La operación salió muy bien. Una vez eliminada la anestesia (suero, suero, suero y más suero) y en cuanto hubo recuperado fuerzas, se le administró, ya por su Port-a-Cath, la quimioterapia oncológica: unas bolsas y jeringas dosificadas por una bomba electrónica. Durante un par de horas fui viendo descender los fármacos por la manguera con una mezcla de alivio y temor. Pero ¡no pasó nada! Él ni cuenta se dio. Acostadito encima de su madre, miraba en la tele las terribles noticias del convulso mundo: poco más que cambiantes sombras coloridas. Un rato más tarde toleró bien el alimento. Lo tuvieron una noche en observación y Matiana y yo nos quedamos a dormir con él. Con gran sentido de misión, salí una y otra vez durante la noche a pesar en la báscula del pasillo los pañales embebidos que permiten estimar, a partir de la cantidad de orina, la eliminación de los químicos. Desde una octava planta en las alturas de Barcelona se abarca en toda su extensión la ciudad dormida, las distantes luces del puerto, el negro mar.

La planta octava acoge, por definición, niños inmuno-deprimidos. Se accede a ella con un pase magnético. Hay cuartos con purificadores de aire individuales y algunos, herméticos, están acondicionados con presión negativa. Al lado de cada puerta se estipula el grado de asepsia que debe acatar quien entra. El personal de limpieza se muda de ropa al asear cada habitación, cambia de trapo y de fregona.

A la mañana siguiente, Darío despertó temprano y estuvo modorro, muy sereno, en brazos. Como a media mañana, cuando comenzaba a aburrirse, vinieron a quitarle la férula y las vías, con lo que pudo dejar la cama y, ya sin mangueras, caminar por el salón de juegos al fondo del pasillo. Nos visitaron los médicos y nos dieron el alta para cuando su temperatura corporal se estabilizara (tenía febrícula). Cosa de un par de horas.

Llegamos a casa a media tarde. Y aquí estamos, en una casa perfectamente limpia; la casa desnuda de un enfermo: los días previos los pasamos aspirando peluches y confinándolos en cajas, enrollando tapetes y quitando cojines, trapeándolo todo con lejía, retirando cada adorno, metiendo en cajas mis colecciones de historia natural y demás huesos de animales. Dejé fuera un único adorno —una ardilla de palo, artesanía de la sierra Tarahumara—, para hacernos creer que no nos doblegamos del todo.

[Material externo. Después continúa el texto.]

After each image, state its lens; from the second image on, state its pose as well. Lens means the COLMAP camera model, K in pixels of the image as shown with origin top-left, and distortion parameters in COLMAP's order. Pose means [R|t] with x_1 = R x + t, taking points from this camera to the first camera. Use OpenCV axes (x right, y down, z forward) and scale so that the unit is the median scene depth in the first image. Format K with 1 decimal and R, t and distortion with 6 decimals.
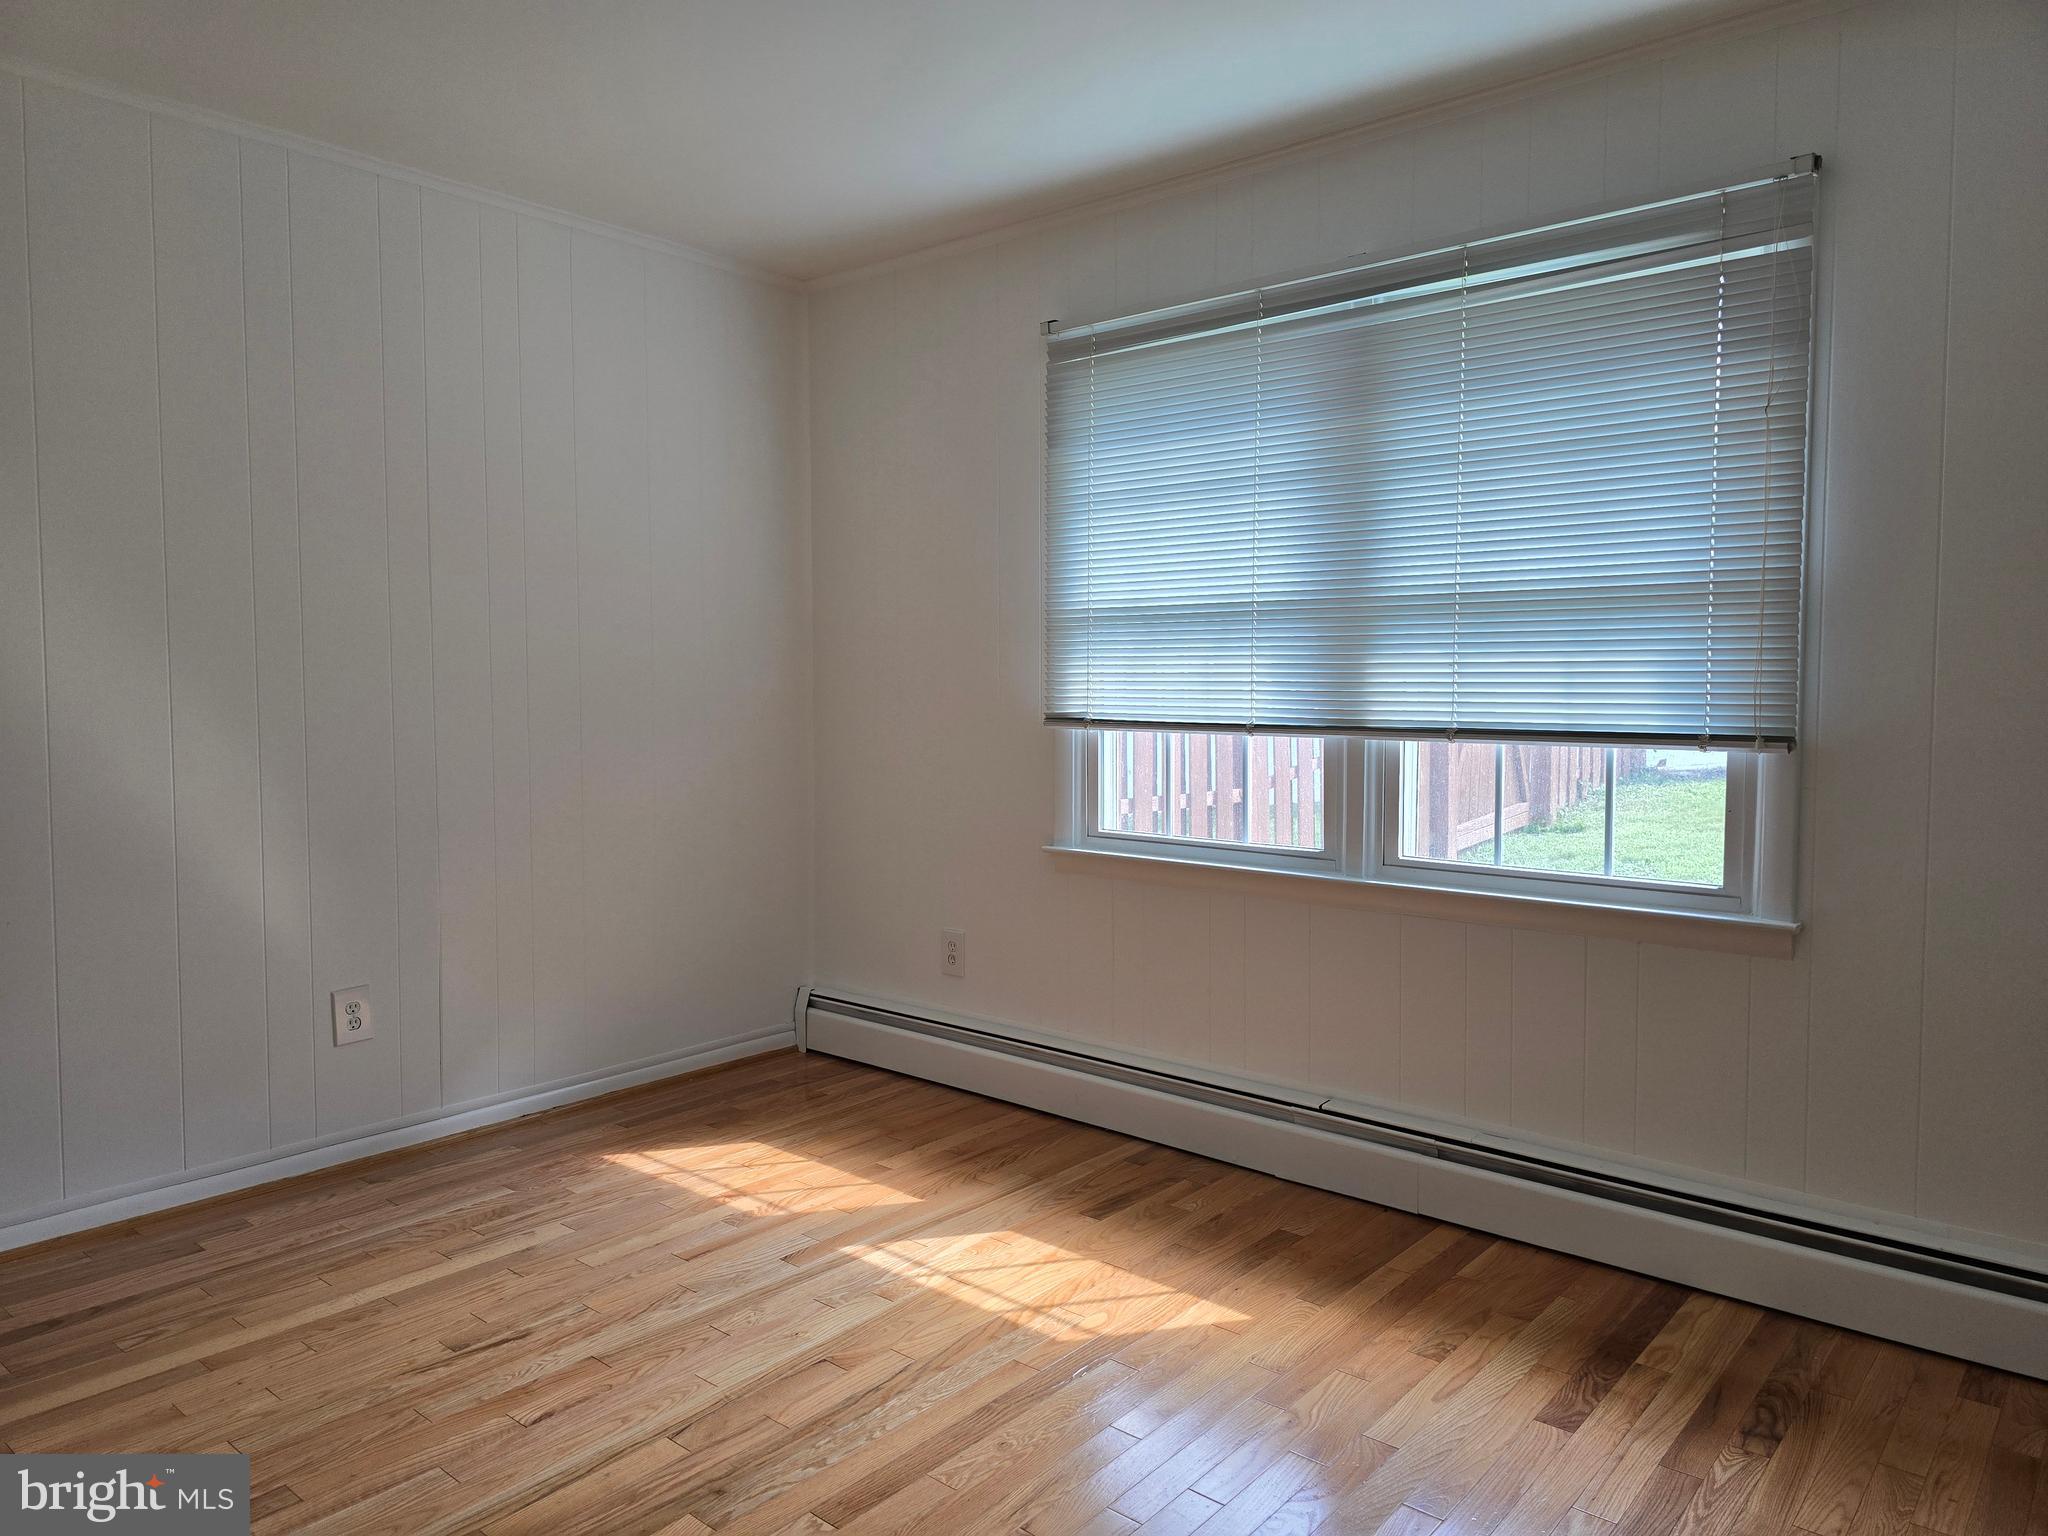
lens RADIAL K [[1373.8, 0, 1031.1], [0, 1373.8, 763.0], [0, 0, 1]] dist [0.070885, -0.062726]
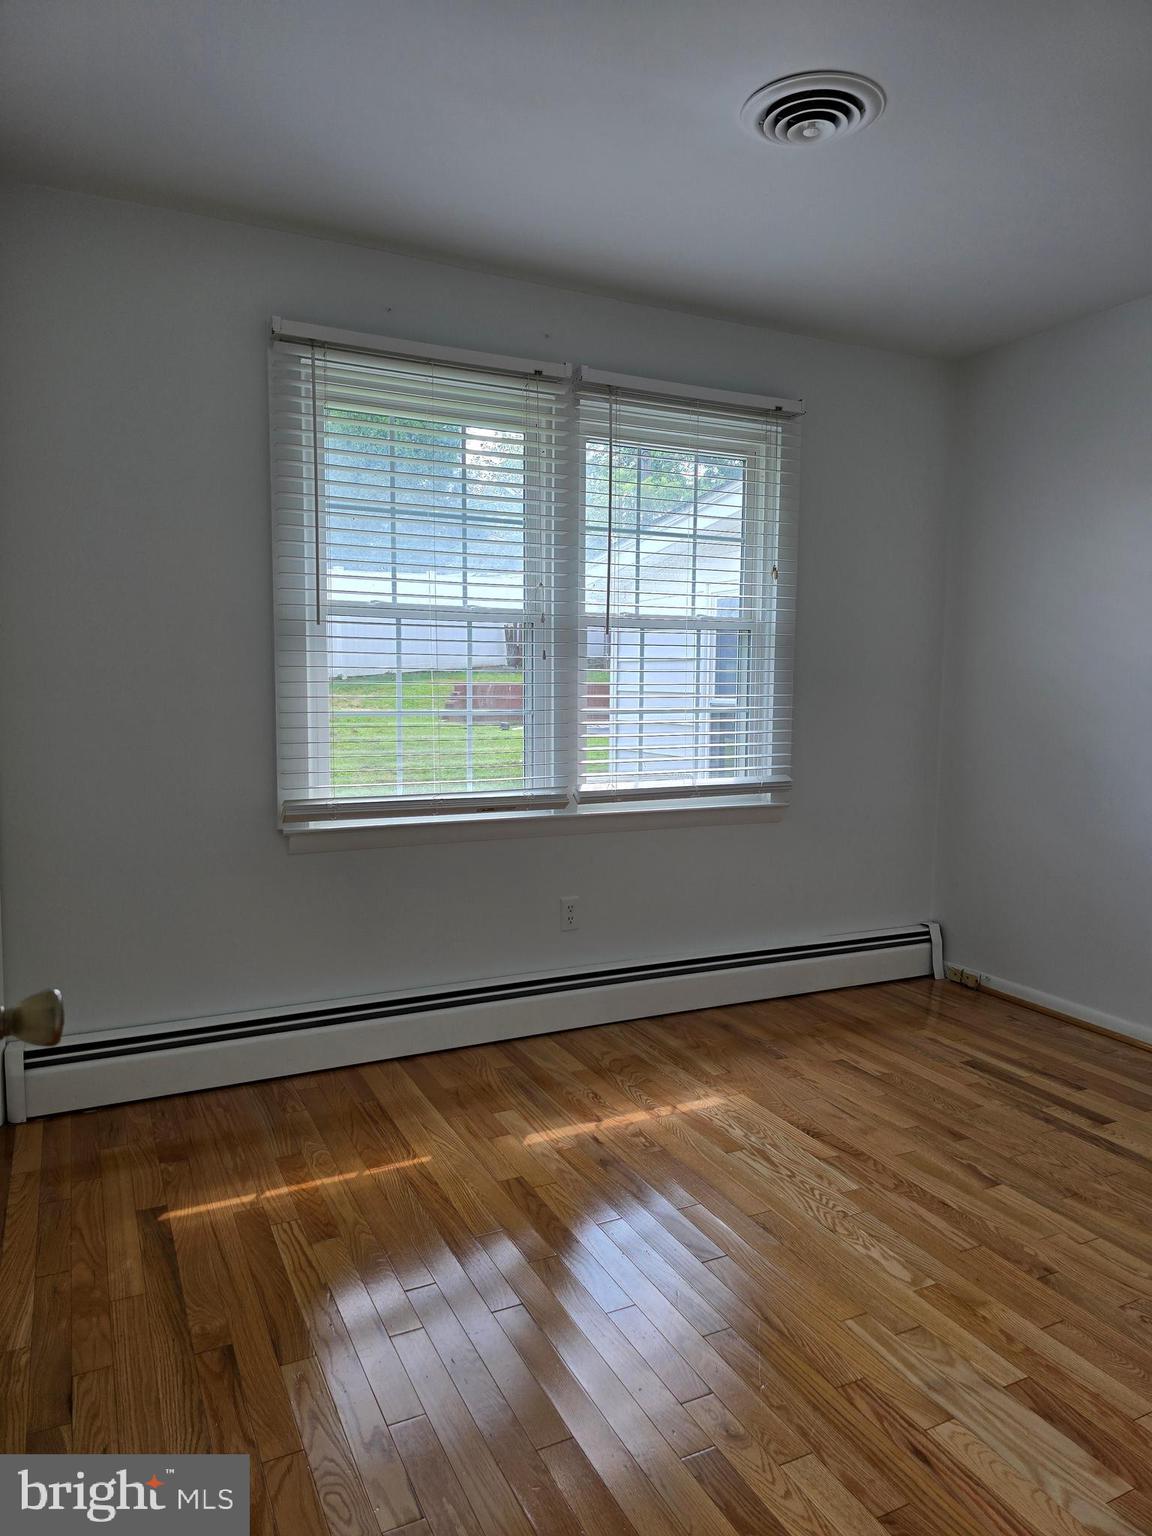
lens RADIAL K [[1030.3, 0, 576.0], [0, 1030.3, 768.0], [0, 0, 1]] dist [0.070885, -0.062726]
pose [[0.404723, -0.077223, 0.911173, -0.622558], [0.043560, 0.996925, 0.065142, -0.018808], [-0.913401, 0.013326, 0.406842, 0.485478]]
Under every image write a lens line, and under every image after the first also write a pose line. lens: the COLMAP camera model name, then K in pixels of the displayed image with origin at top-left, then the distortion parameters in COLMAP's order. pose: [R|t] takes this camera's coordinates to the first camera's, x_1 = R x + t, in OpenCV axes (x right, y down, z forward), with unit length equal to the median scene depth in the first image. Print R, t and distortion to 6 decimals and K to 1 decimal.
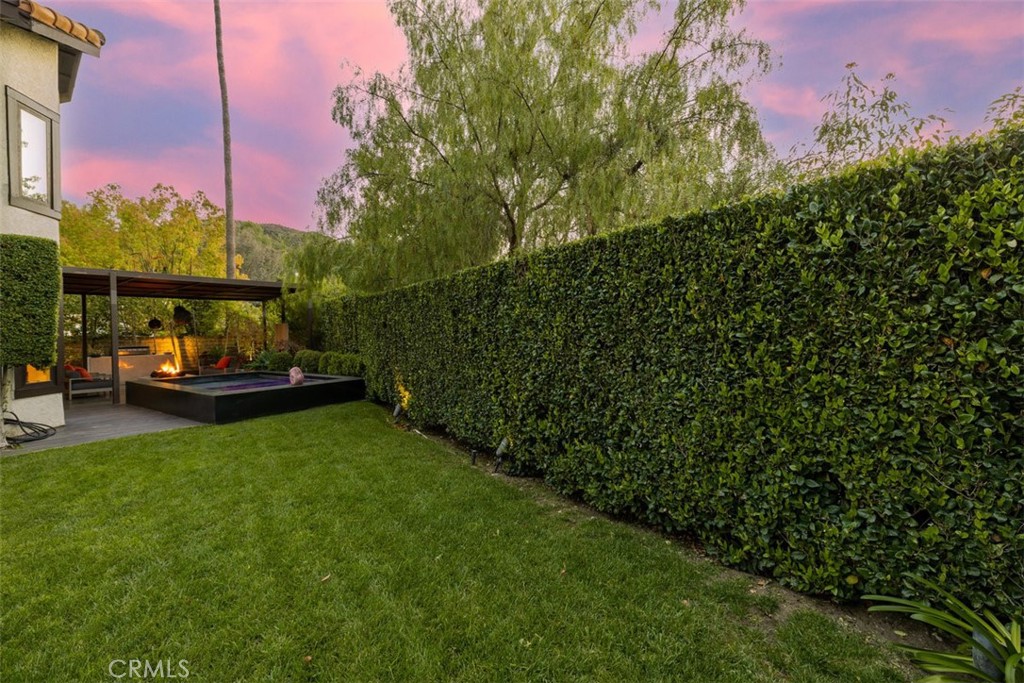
lens RADIAL K [[437.2, 0, 512.0], [0, 437.2, 341.5], [0, 0, 1]] dist [-0.022071, -0.000034]
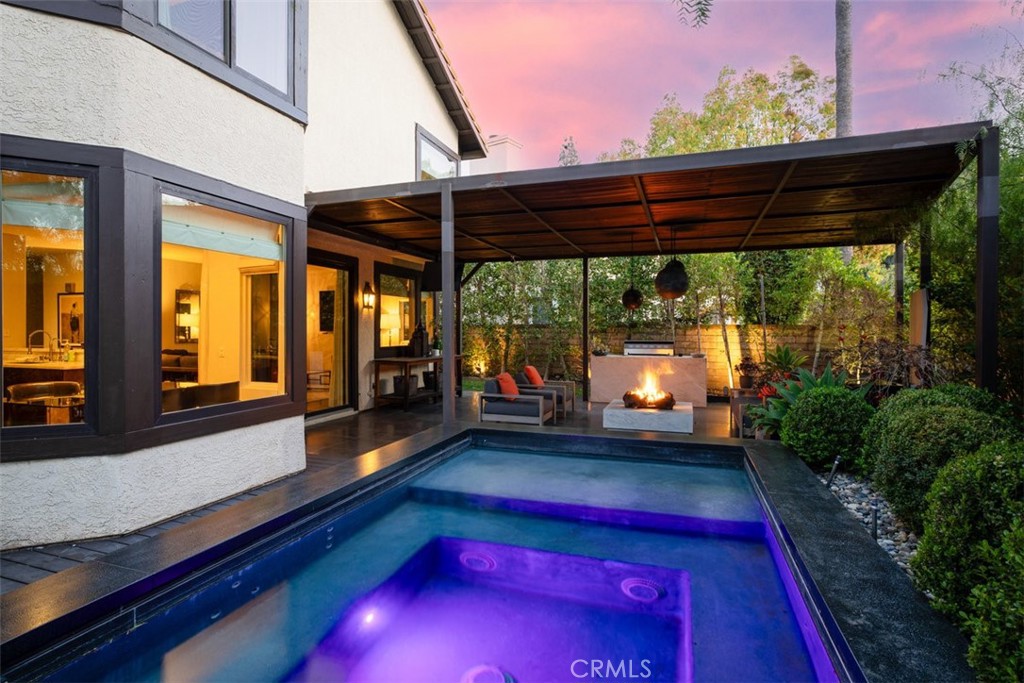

Se supone que las defensas comienzan a bajar como a los cinco días de administrada la quimioterapia sistémica. El martes que viene volvemos al hospital: asistiremos a una charla informativa sobre cómo cuidar a un niño inmunodeprimido. También vendrá —estamos en el mismo barco— Laise, la nana de Darío. Y el miércoles vamos ya a la primera química sanguínea, y acaso a que retiren los puntos de sutura, rojos y grandes como los de una pelota de baseball. Ya después, cuando los anticuerpos se recuperen, vendrán la revisión de fondo de ojo para averiguar cómo reacciona el cáncer a los fármacos y, en cuanto el cuerpecito de Darío lo tolere, la siguiente quimioterapia… Pero ese horizonte, de más de tres semanas, me parece de lo más distante.

Lo importante ahora es que tenemos en casa un niño feliz. Corre por sus venas la vincristina, el carboplatino, filtros poderosos que aniquilarán los tumores sin dañarle más los ojos. Lo rodearemos con todos los cuidados imaginables para evitar que, con la guardia baja, atrape infecciones. «Lo pillan todo», se quejan siempre los fatigados padres de la planta octava.

Si en mi confusa fe animista he confusamente rogado y rogado a los dioses de la miel y de la savia, del polvo y del rocío, por la cura de Darío, hoy ruego a las deidades, antes soslayadas, del carboplatino y de la vincristina (un alcaloide extraído de una modesta florecita de Madagascar) para que en algún otro horizonte más remoto aún nuestro hijo adorado sane y conserve su vista y se maraville siempre de las cosas del mundo.

Les agradezco su apoyo y su solidaridad. Las vamos a seguir necesitando.

Alain-Paul (y por supuesto Matiana y Darío).







Alain-Paul Mallard (Ciudad de México, 1970), es escritor, coleccionista, fotógrafo, viajero, cineasta y dibujante. Autor de las novelas Nahui versus Atl (Turner libros, Madrid, 2014) y Evocación de Matthias Stimmberg (Heliópolis, México, 1995; Bibliophane, París, 2003). Actualmente vive en Barcelona con su esposa Matiana y sus hijos Darío y Diego.